D'un côté nous avons la réticence, voire l'hostilité des lobbies du transport de marchandises qui freinent des quatre fers le principe du ferroutage et donc, l'idée développée pour Strasbourg. De l'autre, le temps que nous n'avons pas forcément au regard des conditions du trafic routier (saturation de la M35, de l'avenue du Rhin) vis-à-vis de l'urgence climatique, avec la nécessité d'une étude sur la faisabilité de la navette ferroviaire qui s'inscrit dans une transformation des moyens logiques du port autonome. Aujourd'hui, « on n'a pas d'études sérieuses pour voir comment cela pourrait être mis en œuvre », explique la direction tournée vers son plan de développement du fret ferroviaire et fluvial. qui l'englobe et donne une visibilité, pas forcément compréhensible pour les observateurs extérieurs. 
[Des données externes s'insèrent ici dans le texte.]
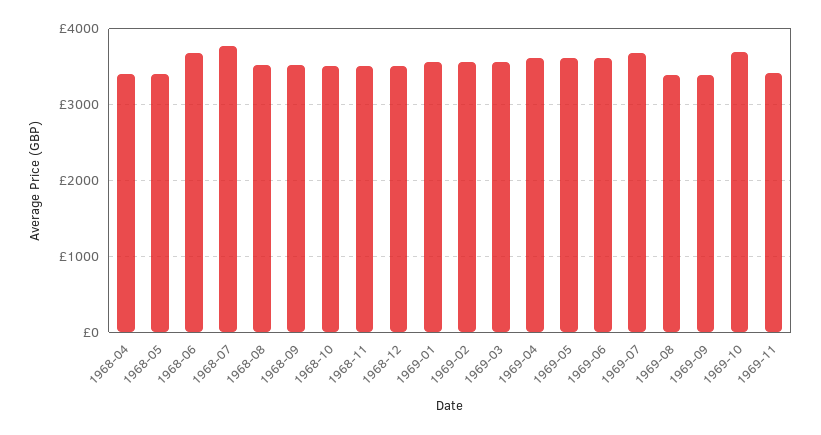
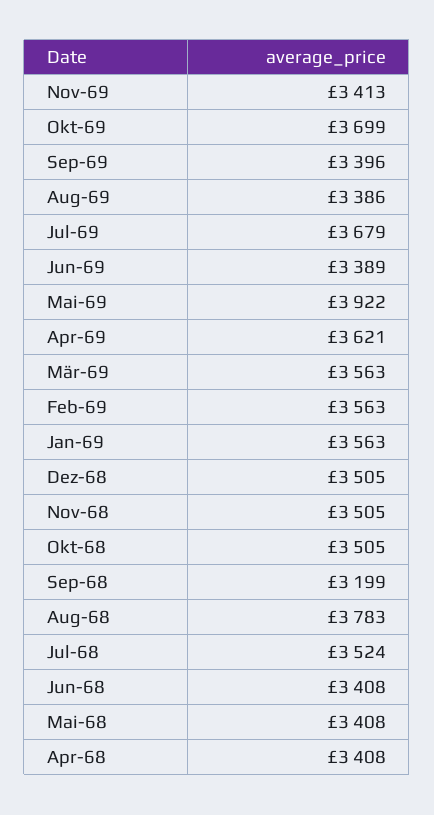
1968-06: 3700 -> 3408
1968-07: 3800 -> 3524
1968-08: 3500 -> 3783
1968-09: 3500 -> 3199
1969-05: 3600 -> 3922
1969-06: 3600 -> 3389

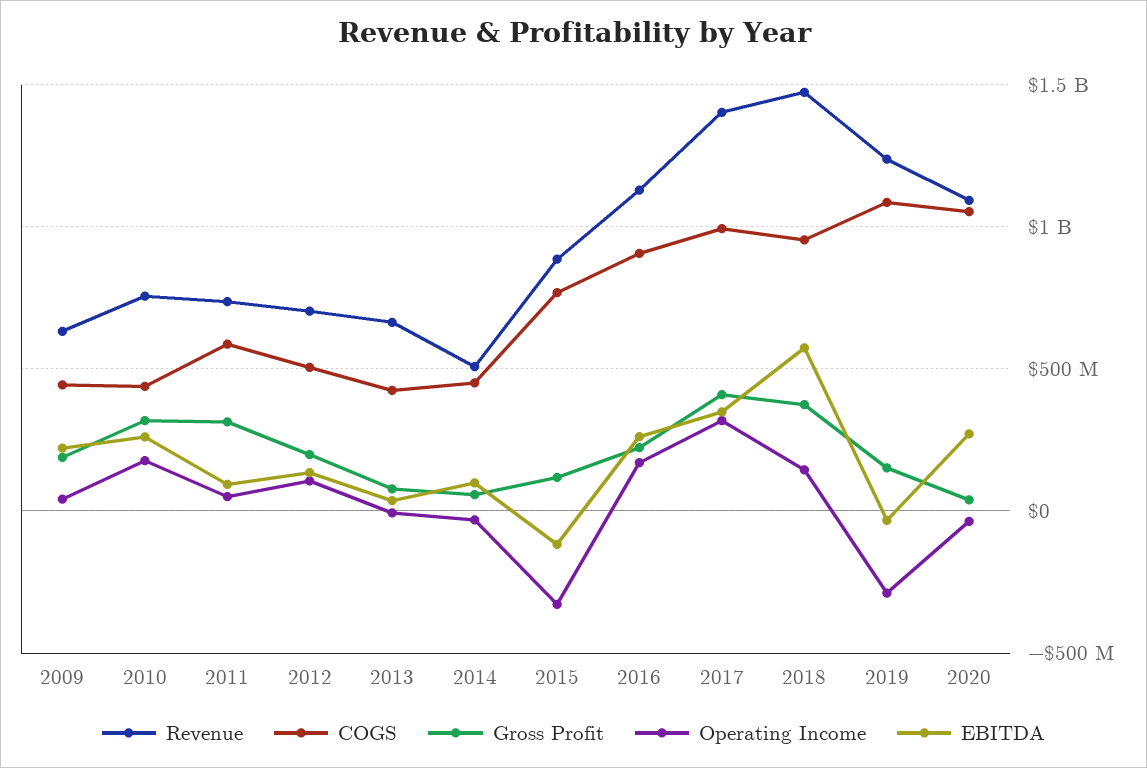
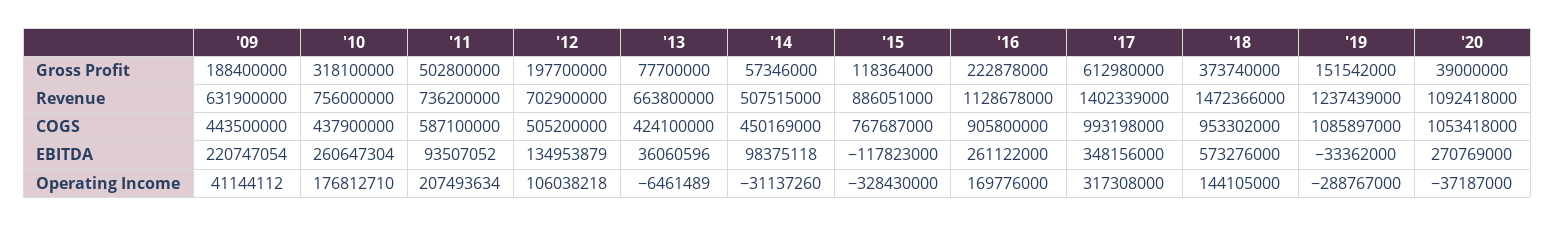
Gross Profit, 2011: 300000000 -> 502800000
Operating Income, 2011: 50000000 -> 207493634
Gross Profit, 2017: 400000000 -> 612980000

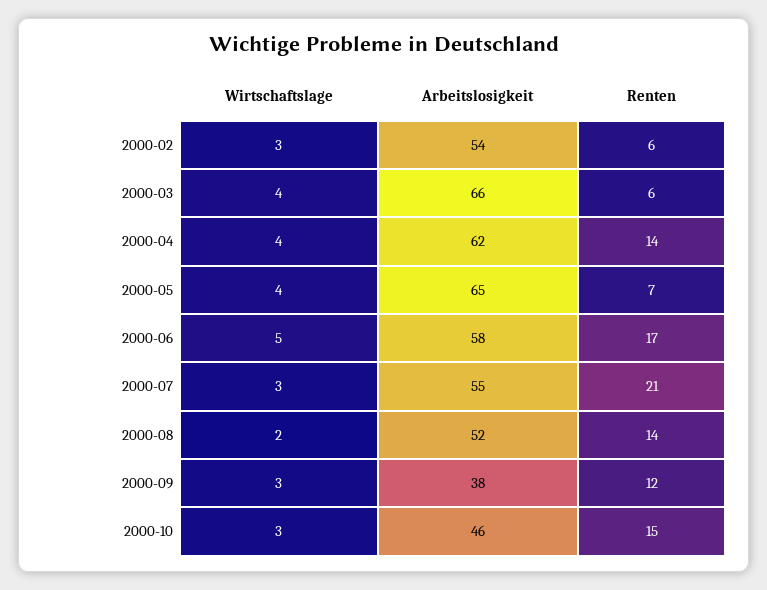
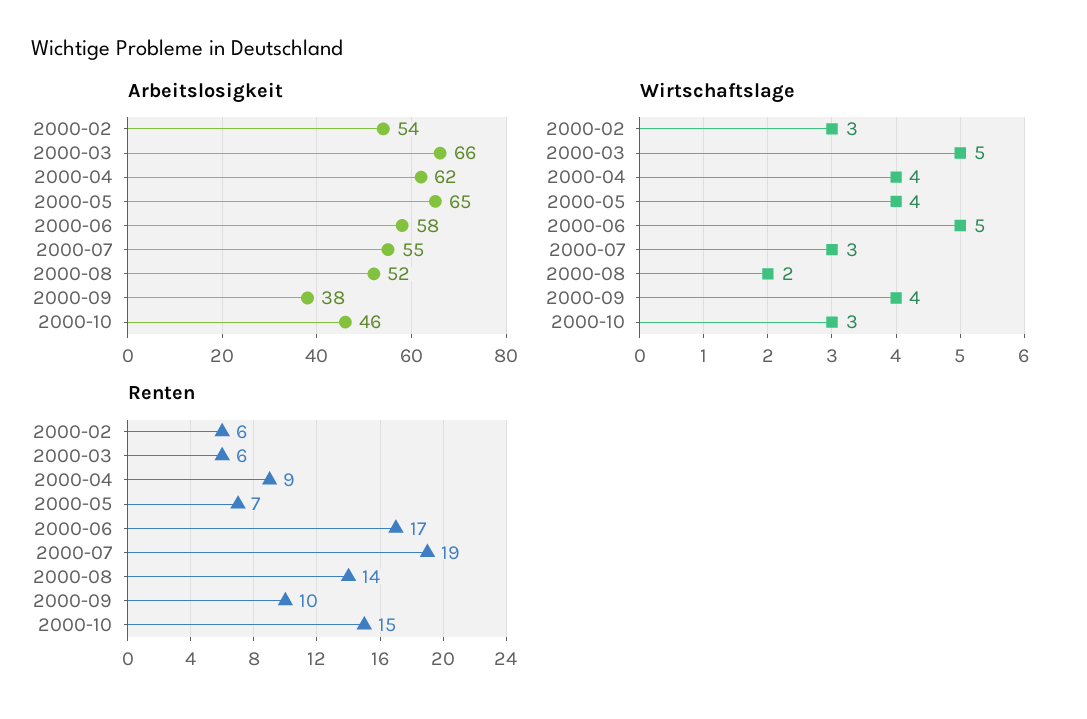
Wirtschaftslage, 2000-03: 4 -> 5
Renten, 2000-04: 14 -> 9
Renten, 2000-07: 21 -> 19
Wirtschaftslage, 2000-09: 3 -> 4
Renten, 2000-09: 12 -> 10

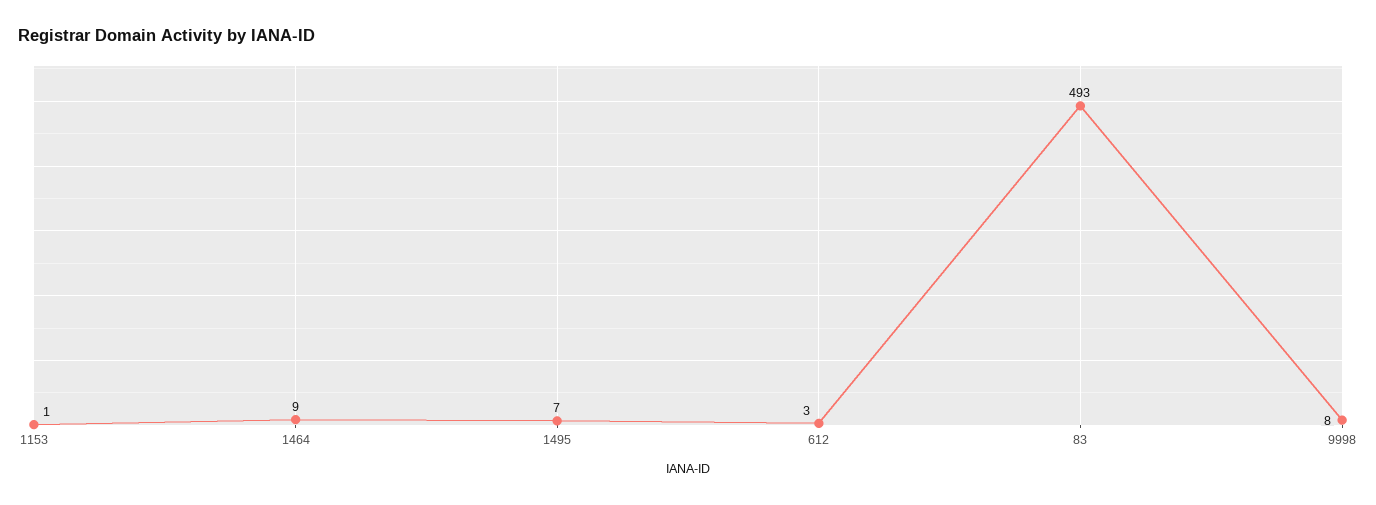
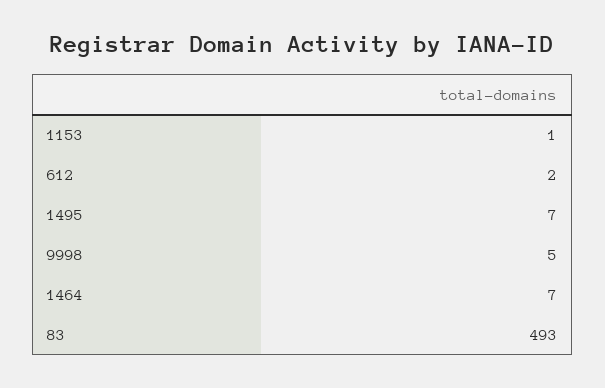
1464: 9 -> 7
612: 3 -> 2
9998: 8 -> 5

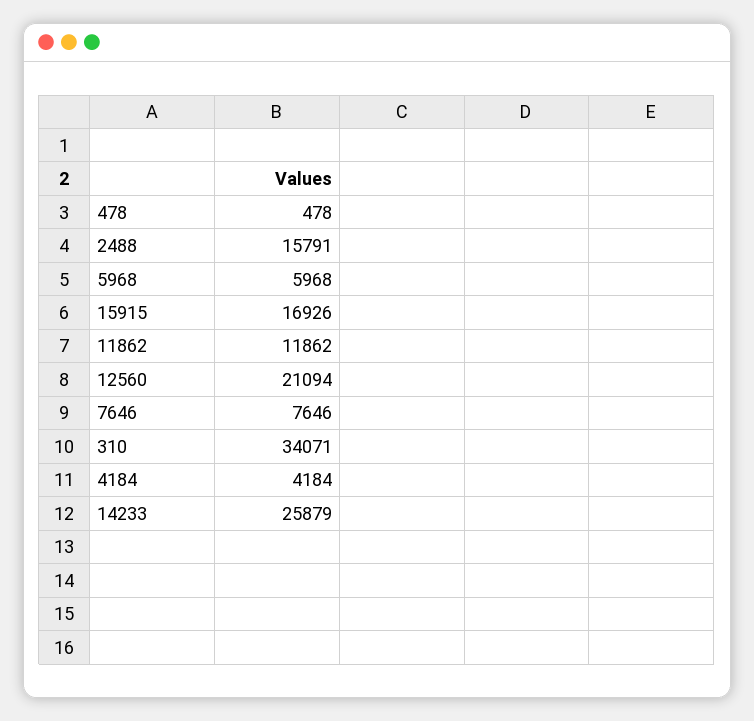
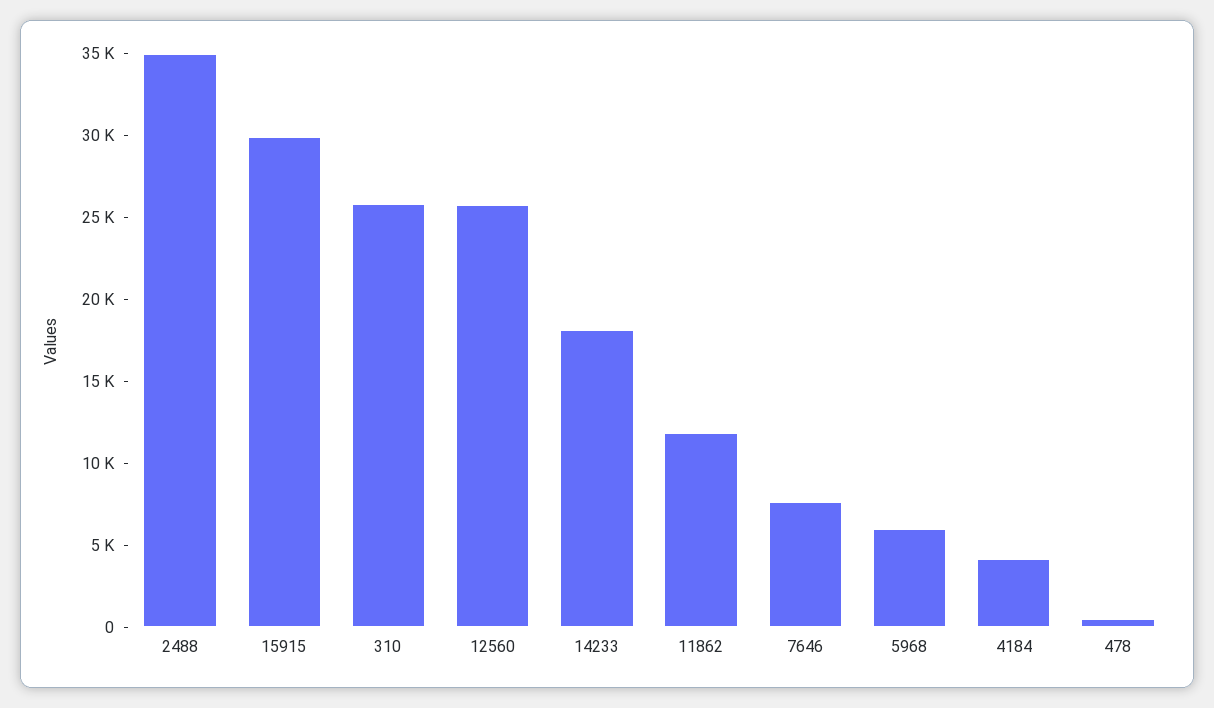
2488: 15791 -> 35000
15915: 16926 -> 30000
12560: 21094 -> 26000
310: 34071 -> 26000
14233: 25879 -> 18000

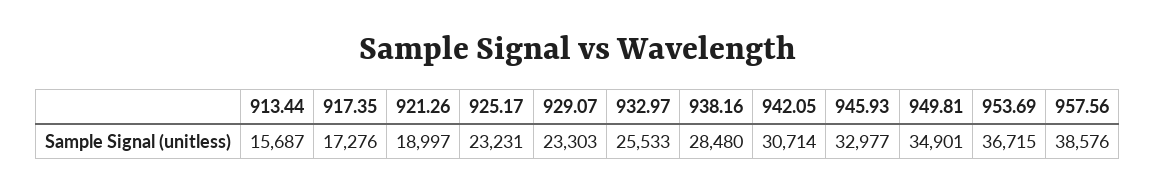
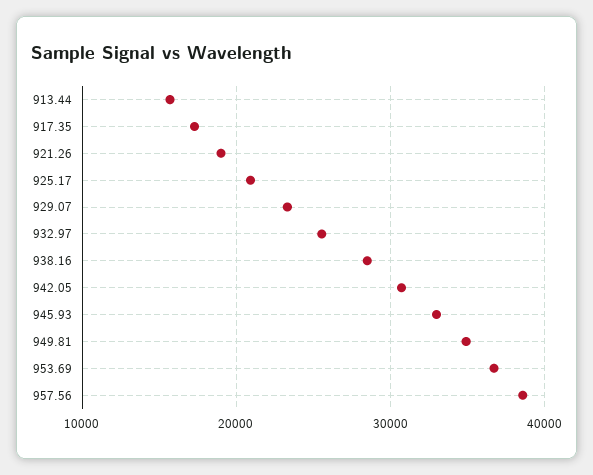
925.17: 23231 -> 21000

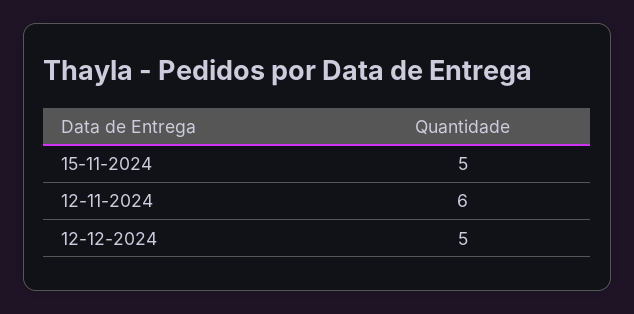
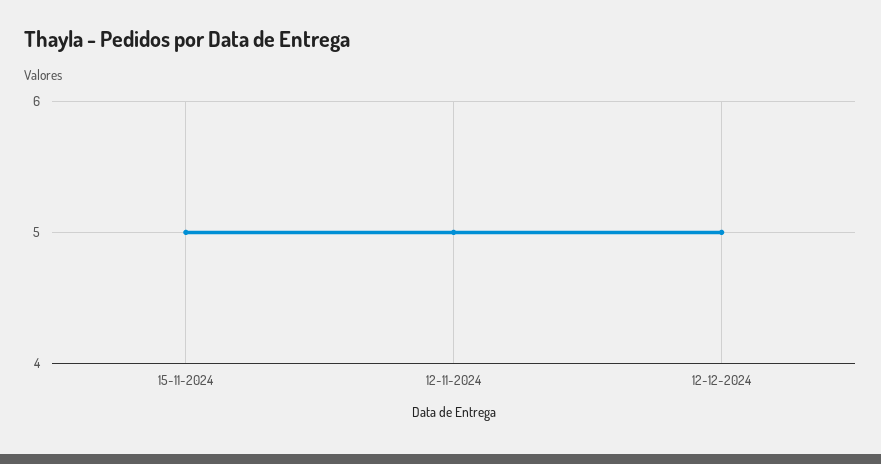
12-11-2024: 6 -> 5

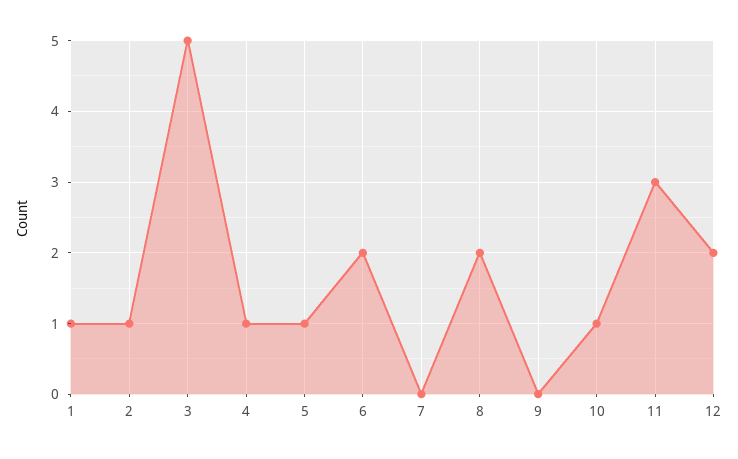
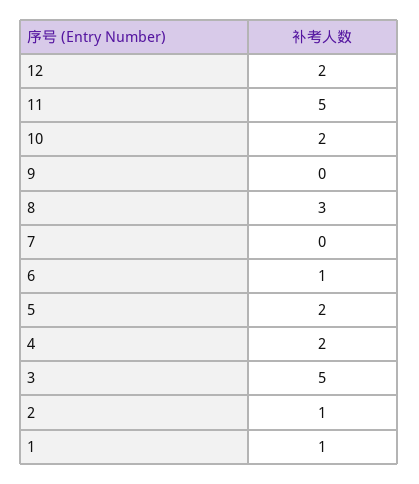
4: 1 -> 2
5: 1 -> 2
6: 2 -> 1
8: 2 -> 3
10: 1 -> 2
11: 3 -> 5

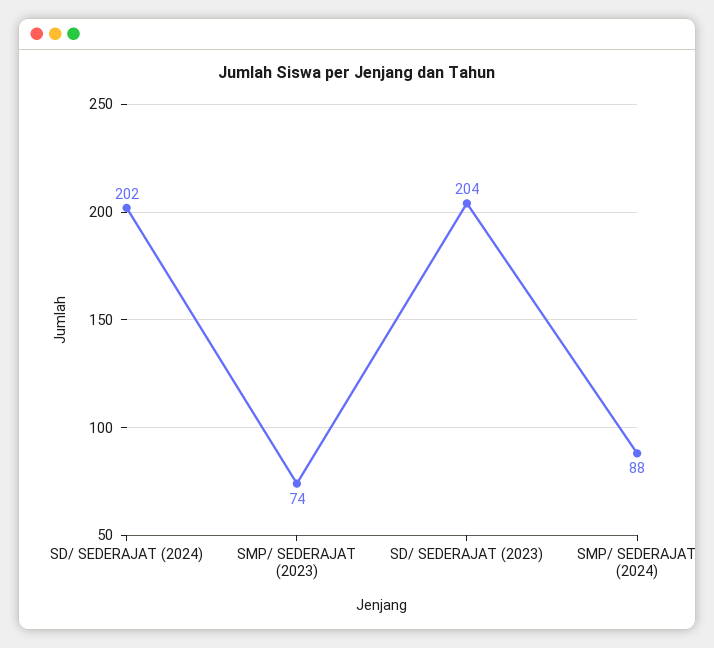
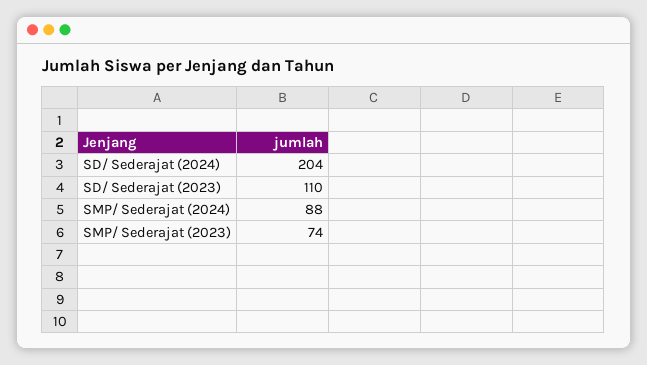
SD/ SEDERAJAT (2024): 202 -> 204
SD/ SEDERAJAT (2023): 204 -> 110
Cette réalité montre la difficulté de bousculer le schéma du transport de marchandises par la route, même s'il y a une recherche du développement d'alternatives comme l'évoque la présidente du port autonome de Strasbourg (fret par le ferroviaire ou fluvial), alors que les enjeux climatiques et de santé publique n'attendent plus... Avec plus de 40 0 00 décès par an en France, liés à la pollution du trafic automobile dont les camions ont une lourde part, on attend quoi ? Le temps est notre ennemi... la persévérance, notre alliée !


(1) La presse local évoque l'idée d'une navette ferroviaire pour acheminer les camions vers le port autonome et inversement et ainsi, les enlever du trafic routier des routes de l'agglomération strasbourgeoise, ici :

(2) Un hub logistique est une plateforme logistique destinée à toutes les activités liées au transport, au tri, à l'expédition et à la distribution de marchandises dans le cadre du transit national et international, applicable ici dans un cadre local spécifique à une grande agglomération comme Strasbourg.